### Work to be completed
Below are records; write all of them out exactly.

### Entries shown

'''

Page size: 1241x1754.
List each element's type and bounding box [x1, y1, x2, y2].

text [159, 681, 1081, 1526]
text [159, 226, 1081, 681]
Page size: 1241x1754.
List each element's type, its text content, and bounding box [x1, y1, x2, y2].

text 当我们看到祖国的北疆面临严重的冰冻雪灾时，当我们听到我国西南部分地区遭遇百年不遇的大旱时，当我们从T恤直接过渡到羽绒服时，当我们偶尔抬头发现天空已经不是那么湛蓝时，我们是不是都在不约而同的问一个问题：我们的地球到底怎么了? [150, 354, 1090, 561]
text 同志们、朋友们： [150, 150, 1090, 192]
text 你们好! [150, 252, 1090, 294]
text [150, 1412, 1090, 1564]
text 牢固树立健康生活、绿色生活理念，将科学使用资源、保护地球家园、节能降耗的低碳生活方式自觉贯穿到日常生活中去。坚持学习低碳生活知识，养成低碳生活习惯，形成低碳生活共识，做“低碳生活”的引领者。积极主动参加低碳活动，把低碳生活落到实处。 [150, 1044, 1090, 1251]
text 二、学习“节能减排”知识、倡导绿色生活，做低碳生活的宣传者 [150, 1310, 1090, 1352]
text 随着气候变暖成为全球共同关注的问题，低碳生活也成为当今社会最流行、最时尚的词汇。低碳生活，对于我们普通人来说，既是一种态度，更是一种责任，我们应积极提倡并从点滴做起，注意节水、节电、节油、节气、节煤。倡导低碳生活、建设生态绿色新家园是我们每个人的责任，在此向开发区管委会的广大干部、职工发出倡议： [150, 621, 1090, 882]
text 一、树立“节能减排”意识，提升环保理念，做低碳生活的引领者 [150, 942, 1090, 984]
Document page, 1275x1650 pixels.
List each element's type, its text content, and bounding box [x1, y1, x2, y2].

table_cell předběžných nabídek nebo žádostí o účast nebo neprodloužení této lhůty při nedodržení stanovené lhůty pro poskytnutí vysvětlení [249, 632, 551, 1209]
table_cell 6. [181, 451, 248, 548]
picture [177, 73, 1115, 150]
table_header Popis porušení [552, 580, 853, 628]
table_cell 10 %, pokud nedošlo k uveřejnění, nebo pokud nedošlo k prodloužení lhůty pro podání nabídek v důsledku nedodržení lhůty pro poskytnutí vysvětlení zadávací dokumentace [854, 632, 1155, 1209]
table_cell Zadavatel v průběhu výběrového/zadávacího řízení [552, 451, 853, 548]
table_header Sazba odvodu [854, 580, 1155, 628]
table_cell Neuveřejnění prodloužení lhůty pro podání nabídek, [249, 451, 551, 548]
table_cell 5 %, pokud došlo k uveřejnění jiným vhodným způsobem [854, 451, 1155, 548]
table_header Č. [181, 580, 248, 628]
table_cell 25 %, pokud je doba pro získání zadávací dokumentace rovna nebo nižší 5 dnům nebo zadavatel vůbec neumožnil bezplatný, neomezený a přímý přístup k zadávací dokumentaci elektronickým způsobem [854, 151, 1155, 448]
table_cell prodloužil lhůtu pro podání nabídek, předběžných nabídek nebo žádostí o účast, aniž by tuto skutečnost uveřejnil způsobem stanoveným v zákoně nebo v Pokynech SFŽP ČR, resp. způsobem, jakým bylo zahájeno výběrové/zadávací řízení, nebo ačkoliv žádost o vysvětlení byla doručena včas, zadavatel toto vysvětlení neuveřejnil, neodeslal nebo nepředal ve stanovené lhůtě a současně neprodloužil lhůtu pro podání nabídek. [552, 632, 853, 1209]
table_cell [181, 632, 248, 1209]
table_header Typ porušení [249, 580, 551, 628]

'''

### Task response
Page size: 1241x1754.
List each element's type and bounding box [x1, y1, x2, y2].

text [159, 681, 1081, 1526]
text [159, 226, 1081, 681]
Page size: 1241x1754.
List each element's type, its text content, and bounding box [x1, y1, x2, y2].

text 当我们看到祖国的北疆面临严重的冰冻雪灾时，当我们听到我国西南部分地区遭遇百年不遇的大旱时，当我们从T恤直接过渡到羽绒服时，当我们偶尔抬头发现天空已经不是那么湛蓝时，我们是不是都在不约而同的问一个问题：我们的地球到底怎么了? [150, 354, 1090, 561]
text 同志们、朋友们： [150, 150, 1090, 192]
text 你们好! [150, 252, 1090, 294]
text [150, 1412, 1090, 1564]
text 牢固树立健康生活、绿色生活理念，将科学使用资源、保护地球家园、节能降耗的低碳生活方式自觉贯穿到日常生活中去。坚持学习低碳生活知识，养成低碳生活习惯，形成低碳生活共识，做“低碳生活”的引领者。积极主动参加低碳活动，把低碳生活落到实处。 [150, 1044, 1090, 1251]
text 二、学习“节能减排”知识、倡导绿色生活，做低碳生活的宣传者 [150, 1310, 1090, 1352]
text 随着气候变暖成为全球共同关注的问题，低碳生活也成为当今社会最流行、最时尚的词汇。低碳生活，对于我们普通人来说，既是一种态度，更是一种责任，我们应积极提倡并从点滴做起，注意节水、节电、节油、节气、节煤。倡导低碳生活、建设生态绿色新家园是我们每个人的责任，在此向开发区管委会的广大干部、职工发出倡议： [150, 621, 1090, 882]
text 一、树立“节能减排”意识，提升环保理念，做低碳生活的引领者 [150, 942, 1090, 984]
Document page, 1275x1650 pixels.
List each element's type, its text content, and bounding box [x1, y1, x2, y2].

table_cell předběžných nabídek nebo žádostí o účast nebo neprodloužení této lhůty při nedodržení stanovené lhůty pro poskytnutí vysvětlení [249, 632, 551, 1209]
table_cell 6. [181, 451, 248, 548]
picture [177, 73, 1115, 150]
table_header Popis porušení [552, 580, 853, 628]
table_cell 10 %, pokud nedošlo k uveřejnění, nebo pokud nedošlo k prodloužení lhůty pro podání nabídek v důsledku nedodržení lhůty pro poskytnutí vysvětlení zadávací dokumentace [854, 632, 1155, 1209]
table_cell Zadavatel v průběhu výběrového/zadávacího řízení [552, 451, 853, 548]
table_header Sazba odvodu [854, 580, 1155, 628]
table_cell Neuveřejnění prodloužení lhůty pro podání nabídek, [249, 451, 551, 548]
table_cell 5 %, pokud došlo k uveřejnění jiným vhodným způsobem [854, 451, 1155, 548]
table_header Č. [181, 580, 248, 628]
table_cell 25 %, pokud je doba pro získání zadávací dokumentace rovna nebo nižší 5 dnům nebo zadavatel vůbec neumožnil bezplatný, neomezený a přímý přístup k zadávací dokumentaci elektronickým způsobem [854, 151, 1155, 448]
table_cell prodloužil lhůtu pro podání nabídek, předběžných nabídek nebo žádostí o účast, aniž by tuto skutečnost uveřejnil způsobem stanoveným v zákoně nebo v Pokynech SFŽP ČR, resp. způsobem, jakým bylo zahájeno výběrové/zadávací řízení, nebo ačkoliv žádost o vysvětlení byla doručena včas, zadavatel toto vysvětlení neuveřejnil, neodeslal nebo nepředal ve stanovené lhůtě a současně neprodloužil lhůtu pro podání nabídek. [552, 632, 853, 1209]
table_cell [181, 632, 248, 1209]
table_header Typ porušení [249, 580, 551, 628]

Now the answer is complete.